Exercise 1 ::
In the forum thread comparing Hot Sauce and Rocket Fuel, what grade of Rocket Fuel does ffemtreed equate Hot Sauce to?
Exercise 2 ::
List each distinct username that posts in the forum thread comparing Hot Sauce and Rocket Fuel.

Selected text ::
# Hot Sauce vs. Rocket Fuel



## Hudak

When comparing Quantum's Hot Sauce to Rocket Fuel, where does the HS fall? Is it comparable to the red RF? Does it fall between the Red and Yellow? You get the idea.

Robert


----------



## Flame Thrower

If your looking for options try the blue 3n1 oil.


----------



## Hudak

Flame Thrower said:


> If your looking for options try the blue 3n1 oil.


Thnaks for the suggestion, not really looking just interested in the comparison for knowledge sake.


----------



## Led

I've never tried Q's hot sauce :redface:


----------



## ffemtreed

I have never used the hot sauce before, but I seen it and it looked really really thin! 

I would guess too thin for casting. I would equate it to Tournament grade Rocket Fuel. 

Again this is an educated guess and I might be completely wrong.


----------



## tom_s

I've used HS on my freshwater reels with good results.But these are reels that I have used alot and know everything about them.

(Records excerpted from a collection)
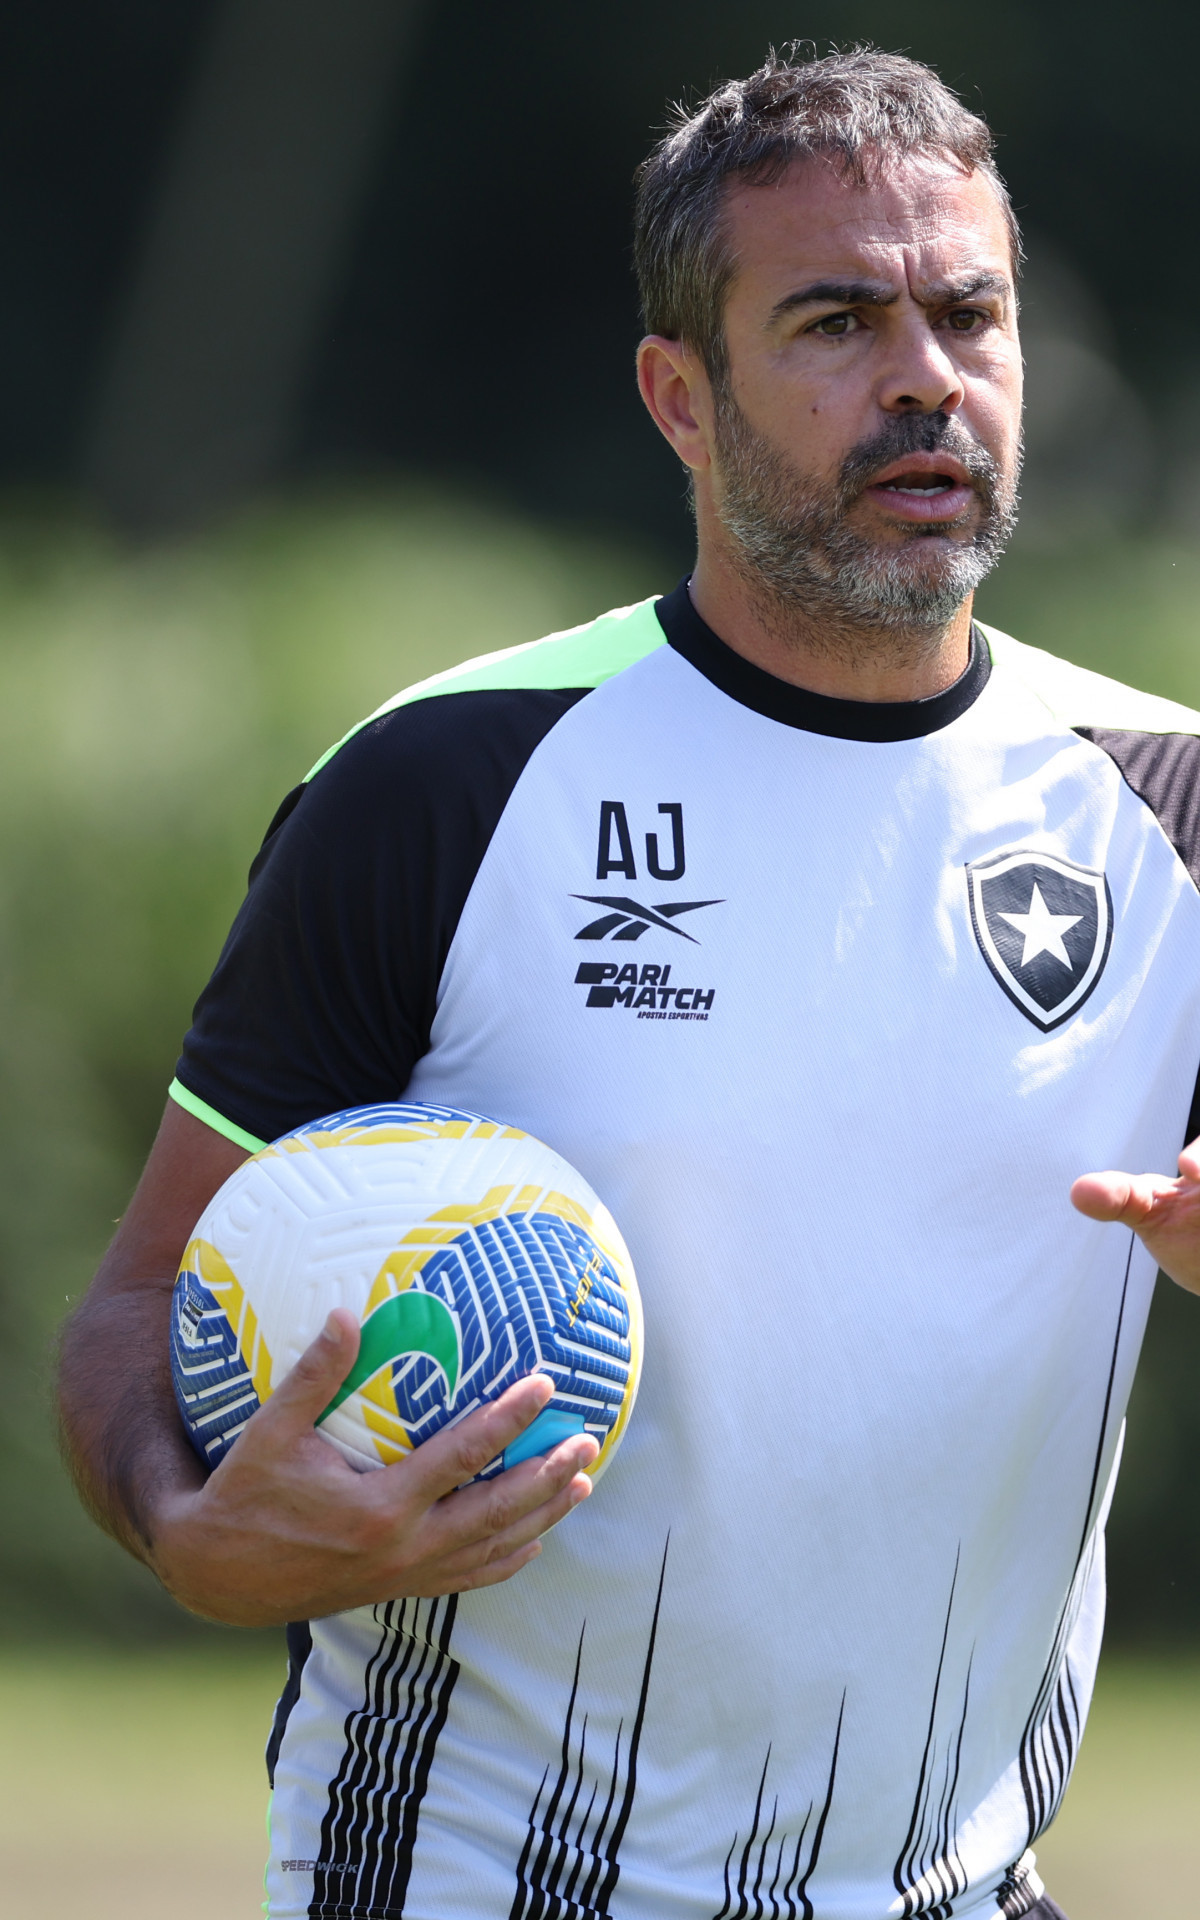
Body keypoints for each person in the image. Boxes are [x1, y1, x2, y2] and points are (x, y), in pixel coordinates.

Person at [57, 45, 1200, 1920]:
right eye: (835, 320)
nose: (924, 376)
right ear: (680, 397)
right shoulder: (445, 781)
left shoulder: (1172, 805)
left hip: (961, 1888)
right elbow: (136, 1304)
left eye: (967, 313)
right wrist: (194, 1527)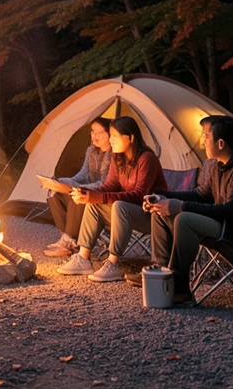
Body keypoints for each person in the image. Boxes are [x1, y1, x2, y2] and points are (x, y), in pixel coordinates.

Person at [131, 114, 233, 306]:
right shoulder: (217, 166)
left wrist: (180, 207)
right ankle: (161, 275)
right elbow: (201, 195)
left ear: (220, 143)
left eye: (206, 136)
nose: (203, 141)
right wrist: (162, 197)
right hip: (226, 224)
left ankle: (180, 288)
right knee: (160, 212)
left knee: (185, 219)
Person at [55, 116, 167, 283]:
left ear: (130, 138)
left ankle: (113, 263)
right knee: (94, 204)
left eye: (114, 136)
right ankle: (83, 258)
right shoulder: (118, 157)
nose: (111, 140)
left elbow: (139, 195)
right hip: (129, 214)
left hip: (152, 216)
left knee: (119, 205)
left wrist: (99, 196)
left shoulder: (146, 159)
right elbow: (109, 185)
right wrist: (87, 194)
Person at [42, 117, 112, 257]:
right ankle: (67, 239)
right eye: (93, 131)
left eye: (100, 132)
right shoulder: (91, 150)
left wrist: (78, 187)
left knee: (78, 195)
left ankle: (69, 242)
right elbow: (82, 174)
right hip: (89, 189)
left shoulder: (114, 155)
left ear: (110, 135)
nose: (95, 136)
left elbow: (104, 183)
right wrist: (62, 182)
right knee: (55, 195)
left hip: (103, 193)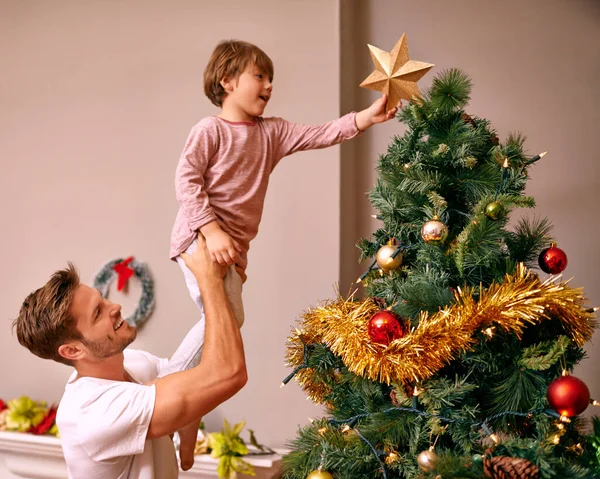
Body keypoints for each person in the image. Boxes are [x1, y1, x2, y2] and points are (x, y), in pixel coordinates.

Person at [171, 39, 400, 330]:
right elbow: (186, 180)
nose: (269, 85)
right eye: (259, 76)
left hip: (235, 248)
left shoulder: (272, 132)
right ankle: (171, 376)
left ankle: (180, 375)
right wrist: (211, 231)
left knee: (228, 324)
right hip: (202, 238)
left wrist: (366, 117)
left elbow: (321, 133)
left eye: (271, 79)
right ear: (227, 81)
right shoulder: (210, 129)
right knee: (223, 325)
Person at [13, 235, 245, 478]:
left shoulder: (135, 362)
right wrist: (209, 282)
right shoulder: (92, 412)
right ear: (73, 350)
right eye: (97, 313)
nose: (115, 307)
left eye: (102, 299)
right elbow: (228, 373)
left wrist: (228, 284)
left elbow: (204, 362)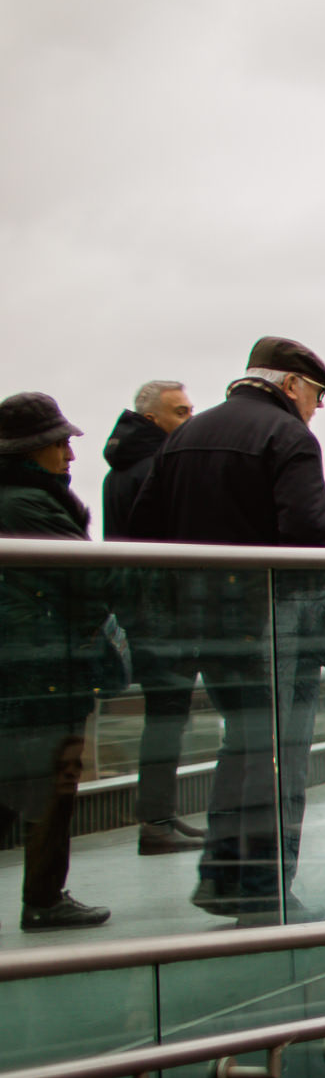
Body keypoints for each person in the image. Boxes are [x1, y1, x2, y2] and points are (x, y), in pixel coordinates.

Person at [125, 336, 325, 924]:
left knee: (243, 746)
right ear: (292, 385)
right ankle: (266, 891)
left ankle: (223, 880)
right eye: (318, 395)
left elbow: (144, 529)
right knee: (282, 757)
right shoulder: (288, 436)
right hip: (275, 624)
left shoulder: (184, 436)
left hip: (206, 625)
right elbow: (309, 535)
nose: (318, 407)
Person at [0, 392, 112, 929]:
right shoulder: (29, 505)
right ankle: (43, 900)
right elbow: (90, 579)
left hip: (24, 667)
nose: (70, 455)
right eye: (61, 444)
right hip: (42, 670)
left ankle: (44, 898)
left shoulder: (22, 500)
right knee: (51, 787)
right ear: (32, 449)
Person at [100, 379, 201, 856]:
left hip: (141, 606)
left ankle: (159, 817)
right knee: (167, 717)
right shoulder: (158, 468)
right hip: (164, 610)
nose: (189, 419)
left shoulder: (121, 469)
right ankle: (156, 822)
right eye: (180, 412)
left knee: (165, 715)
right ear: (151, 418)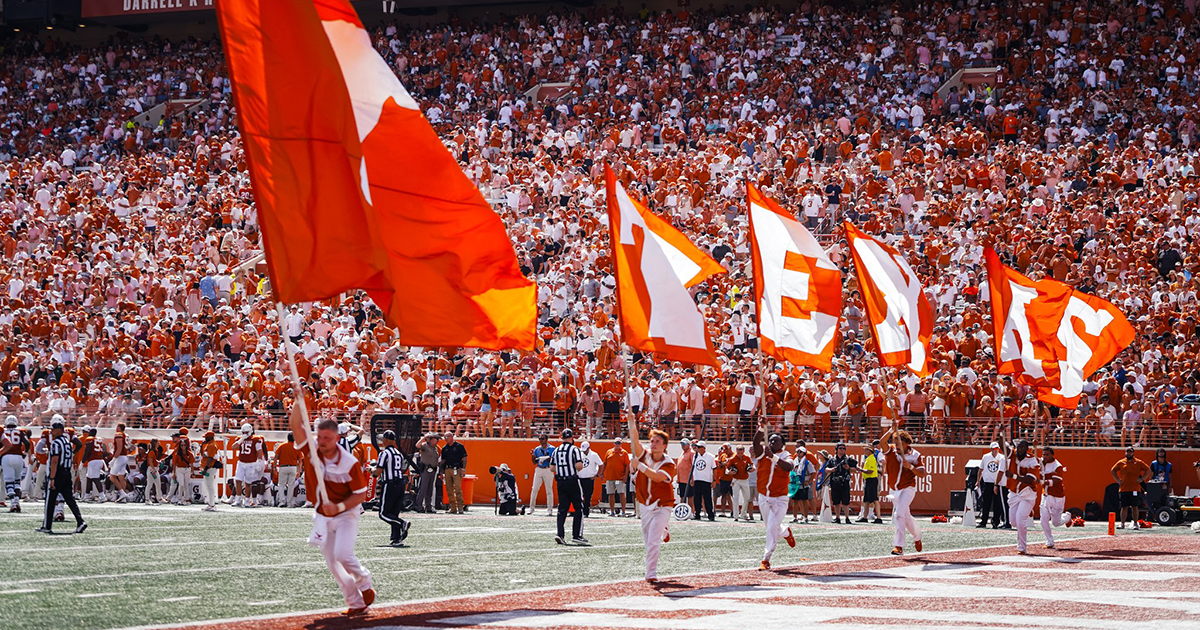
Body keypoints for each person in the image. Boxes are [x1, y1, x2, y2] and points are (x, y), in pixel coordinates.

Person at [292, 408, 375, 617]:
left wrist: (337, 507)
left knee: (342, 555)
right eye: (319, 437)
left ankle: (364, 581)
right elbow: (296, 426)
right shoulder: (312, 451)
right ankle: (355, 602)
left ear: (337, 438)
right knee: (332, 563)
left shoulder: (349, 462)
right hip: (322, 515)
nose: (322, 441)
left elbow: (360, 495)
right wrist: (296, 400)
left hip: (346, 513)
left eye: (327, 438)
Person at [627, 411, 676, 582]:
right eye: (652, 441)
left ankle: (651, 574)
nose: (653, 444)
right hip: (645, 503)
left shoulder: (669, 463)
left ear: (665, 446)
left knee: (653, 541)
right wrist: (632, 423)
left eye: (658, 442)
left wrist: (639, 466)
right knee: (648, 540)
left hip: (663, 504)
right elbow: (635, 441)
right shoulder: (645, 455)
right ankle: (663, 528)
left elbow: (656, 477)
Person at [751, 420, 796, 570]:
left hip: (780, 498)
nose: (772, 442)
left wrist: (774, 457)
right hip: (764, 496)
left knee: (771, 527)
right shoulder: (763, 452)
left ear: (782, 444)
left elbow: (788, 467)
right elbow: (756, 443)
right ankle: (785, 531)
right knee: (771, 526)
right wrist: (761, 427)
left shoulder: (786, 455)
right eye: (770, 440)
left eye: (775, 440)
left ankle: (766, 559)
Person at [38, 417, 87, 535]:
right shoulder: (67, 443)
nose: (52, 431)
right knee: (70, 500)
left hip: (58, 474)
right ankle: (80, 521)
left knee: (50, 500)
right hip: (67, 473)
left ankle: (46, 526)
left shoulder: (56, 443)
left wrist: (52, 478)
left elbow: (54, 461)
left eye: (54, 429)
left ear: (59, 430)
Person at [881, 427, 924, 555]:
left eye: (900, 443)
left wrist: (910, 467)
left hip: (908, 488)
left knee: (898, 514)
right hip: (894, 489)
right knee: (906, 517)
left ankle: (898, 546)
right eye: (895, 442)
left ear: (906, 443)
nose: (897, 446)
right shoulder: (891, 451)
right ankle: (917, 537)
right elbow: (882, 442)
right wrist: (891, 430)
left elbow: (922, 473)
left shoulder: (915, 455)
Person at [998, 432, 1039, 554]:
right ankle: (1028, 512)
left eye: (1023, 447)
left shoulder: (1032, 460)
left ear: (1027, 449)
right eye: (1018, 447)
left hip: (1027, 493)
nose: (1020, 449)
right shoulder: (1013, 455)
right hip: (1014, 492)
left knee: (1020, 521)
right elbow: (1003, 447)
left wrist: (1014, 476)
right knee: (1013, 522)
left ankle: (1021, 547)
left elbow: (1030, 479)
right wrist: (1001, 434)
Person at [372, 430, 411, 546]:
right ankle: (397, 539)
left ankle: (402, 523)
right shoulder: (398, 453)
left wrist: (371, 470)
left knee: (383, 513)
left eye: (383, 439)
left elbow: (378, 472)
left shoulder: (384, 453)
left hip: (390, 483)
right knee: (394, 512)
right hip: (400, 483)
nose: (382, 441)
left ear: (386, 440)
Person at [552, 428, 586, 545]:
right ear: (571, 438)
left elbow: (552, 468)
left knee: (562, 509)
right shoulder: (574, 449)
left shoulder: (556, 450)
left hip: (560, 482)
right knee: (578, 507)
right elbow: (579, 465)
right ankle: (577, 535)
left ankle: (560, 534)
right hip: (572, 480)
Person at [1111, 447, 1150, 529]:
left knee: (1135, 506)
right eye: (1127, 452)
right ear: (1125, 453)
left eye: (1130, 452)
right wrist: (1117, 480)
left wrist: (1142, 479)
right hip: (1124, 488)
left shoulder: (1138, 462)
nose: (1129, 454)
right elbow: (1113, 470)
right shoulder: (1121, 462)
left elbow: (1148, 470)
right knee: (1124, 507)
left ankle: (1135, 523)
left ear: (1133, 453)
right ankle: (1122, 524)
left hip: (1134, 488)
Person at [1039, 447, 1070, 549]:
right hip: (1045, 496)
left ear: (1052, 455)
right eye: (1043, 454)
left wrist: (1042, 482)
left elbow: (1055, 481)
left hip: (1057, 497)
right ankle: (1049, 541)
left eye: (1047, 455)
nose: (1045, 457)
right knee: (1043, 520)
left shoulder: (1057, 466)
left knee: (1056, 523)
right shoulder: (1041, 462)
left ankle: (1067, 517)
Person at [233, 423, 268, 507]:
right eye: (243, 432)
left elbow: (259, 451)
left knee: (248, 482)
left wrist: (259, 461)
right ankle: (238, 499)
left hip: (251, 463)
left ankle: (247, 500)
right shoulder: (239, 439)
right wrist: (241, 440)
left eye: (246, 432)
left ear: (250, 431)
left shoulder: (256, 439)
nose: (244, 434)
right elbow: (233, 447)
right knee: (238, 480)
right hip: (241, 462)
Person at [977, 441, 1006, 529]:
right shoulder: (986, 457)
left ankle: (995, 522)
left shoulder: (1001, 457)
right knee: (986, 503)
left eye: (997, 449)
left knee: (997, 504)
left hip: (997, 483)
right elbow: (980, 469)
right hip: (988, 483)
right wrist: (978, 480)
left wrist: (997, 484)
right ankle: (984, 521)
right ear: (991, 449)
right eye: (994, 449)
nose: (996, 451)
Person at [827, 443, 857, 524]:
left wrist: (849, 468)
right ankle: (837, 517)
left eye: (844, 448)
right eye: (840, 448)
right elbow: (826, 468)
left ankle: (847, 518)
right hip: (835, 482)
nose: (842, 450)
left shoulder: (848, 459)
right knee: (836, 501)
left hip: (845, 482)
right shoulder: (832, 460)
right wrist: (831, 470)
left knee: (845, 501)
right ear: (836, 450)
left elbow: (855, 469)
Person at [2, 417, 26, 513]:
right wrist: (25, 453)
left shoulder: (3, 431)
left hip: (6, 457)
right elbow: (27, 443)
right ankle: (17, 501)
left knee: (9, 482)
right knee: (17, 481)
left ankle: (13, 503)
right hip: (18, 457)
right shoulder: (20, 431)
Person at [440, 432, 468, 514]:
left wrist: (463, 469)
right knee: (449, 489)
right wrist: (441, 472)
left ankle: (460, 507)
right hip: (447, 469)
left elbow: (465, 458)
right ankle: (453, 508)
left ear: (452, 437)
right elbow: (443, 461)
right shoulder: (444, 448)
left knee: (458, 488)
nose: (446, 438)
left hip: (457, 469)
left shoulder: (459, 446)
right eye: (444, 437)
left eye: (447, 436)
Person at [414, 433, 441, 513]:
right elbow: (417, 445)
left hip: (433, 470)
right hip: (426, 469)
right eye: (436, 439)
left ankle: (428, 506)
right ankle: (418, 506)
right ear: (431, 439)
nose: (437, 440)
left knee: (430, 489)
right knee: (423, 488)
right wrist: (424, 437)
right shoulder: (425, 446)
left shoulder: (436, 448)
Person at [603, 438, 630, 517]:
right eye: (616, 443)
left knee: (621, 493)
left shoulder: (624, 453)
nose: (617, 445)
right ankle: (612, 511)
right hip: (610, 477)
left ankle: (623, 511)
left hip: (619, 477)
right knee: (611, 494)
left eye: (619, 443)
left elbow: (627, 465)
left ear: (621, 444)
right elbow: (605, 463)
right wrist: (602, 473)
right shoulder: (609, 452)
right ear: (613, 443)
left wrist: (625, 476)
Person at [856, 442, 882, 523]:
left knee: (874, 499)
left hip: (872, 480)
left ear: (870, 451)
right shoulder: (869, 458)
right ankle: (865, 517)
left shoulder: (871, 459)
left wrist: (860, 469)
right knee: (866, 500)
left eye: (866, 449)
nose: (865, 451)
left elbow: (870, 471)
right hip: (869, 480)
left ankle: (878, 517)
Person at [529, 434, 556, 515]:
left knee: (549, 490)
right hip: (539, 469)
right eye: (539, 439)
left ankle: (550, 509)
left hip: (548, 469)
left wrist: (549, 459)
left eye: (542, 439)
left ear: (546, 439)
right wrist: (533, 456)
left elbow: (554, 460)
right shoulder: (537, 449)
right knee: (534, 489)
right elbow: (534, 462)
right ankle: (531, 508)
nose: (541, 440)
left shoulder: (552, 449)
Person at [168, 430, 195, 506]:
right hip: (179, 469)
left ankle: (185, 499)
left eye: (184, 445)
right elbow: (174, 463)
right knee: (181, 484)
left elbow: (191, 463)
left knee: (185, 485)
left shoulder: (188, 452)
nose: (183, 446)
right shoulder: (178, 452)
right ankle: (180, 498)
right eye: (182, 445)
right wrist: (174, 472)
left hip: (186, 469)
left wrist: (192, 472)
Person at [690, 441, 716, 521]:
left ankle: (710, 514)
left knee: (707, 498)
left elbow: (714, 469)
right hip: (697, 480)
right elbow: (693, 468)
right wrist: (692, 478)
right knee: (696, 498)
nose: (697, 449)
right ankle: (697, 513)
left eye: (699, 447)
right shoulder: (695, 456)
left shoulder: (710, 457)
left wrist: (714, 480)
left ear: (703, 448)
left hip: (706, 480)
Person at [275, 433, 302, 507]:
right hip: (293, 467)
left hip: (283, 467)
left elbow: (276, 456)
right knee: (291, 485)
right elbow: (300, 461)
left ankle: (282, 501)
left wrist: (274, 466)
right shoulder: (297, 447)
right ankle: (289, 503)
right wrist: (299, 471)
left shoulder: (282, 445)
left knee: (281, 485)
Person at [727, 445, 752, 521]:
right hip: (736, 480)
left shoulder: (747, 458)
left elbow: (751, 465)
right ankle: (736, 516)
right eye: (738, 451)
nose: (739, 452)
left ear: (743, 451)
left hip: (745, 479)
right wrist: (729, 472)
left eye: (741, 450)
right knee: (735, 497)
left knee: (747, 497)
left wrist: (752, 468)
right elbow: (727, 469)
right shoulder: (732, 459)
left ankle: (743, 513)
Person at [109, 423, 132, 503]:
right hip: (124, 457)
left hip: (119, 457)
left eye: (117, 427)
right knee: (121, 477)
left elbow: (119, 448)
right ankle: (124, 497)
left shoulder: (119, 434)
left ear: (119, 428)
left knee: (112, 477)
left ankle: (122, 493)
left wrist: (114, 459)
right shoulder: (126, 435)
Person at [577, 441, 602, 517]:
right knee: (579, 495)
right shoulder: (579, 454)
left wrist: (597, 475)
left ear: (589, 448)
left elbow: (601, 464)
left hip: (589, 479)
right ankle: (579, 510)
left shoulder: (594, 455)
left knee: (588, 496)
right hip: (580, 478)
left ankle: (586, 511)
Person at [199, 431, 221, 511]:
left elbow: (210, 458)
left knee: (210, 486)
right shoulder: (209, 444)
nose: (204, 439)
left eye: (206, 437)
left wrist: (205, 469)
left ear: (210, 437)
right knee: (208, 486)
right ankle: (211, 504)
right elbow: (203, 455)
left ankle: (211, 505)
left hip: (210, 467)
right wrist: (201, 446)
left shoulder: (211, 445)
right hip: (209, 467)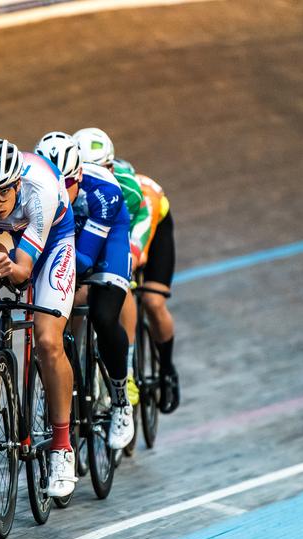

Task result 1 ::
Tournament grade Rocket Fuel.

Task result 2 ::
Hudak, Flame Thrower, Led, ffemtreed, tom_s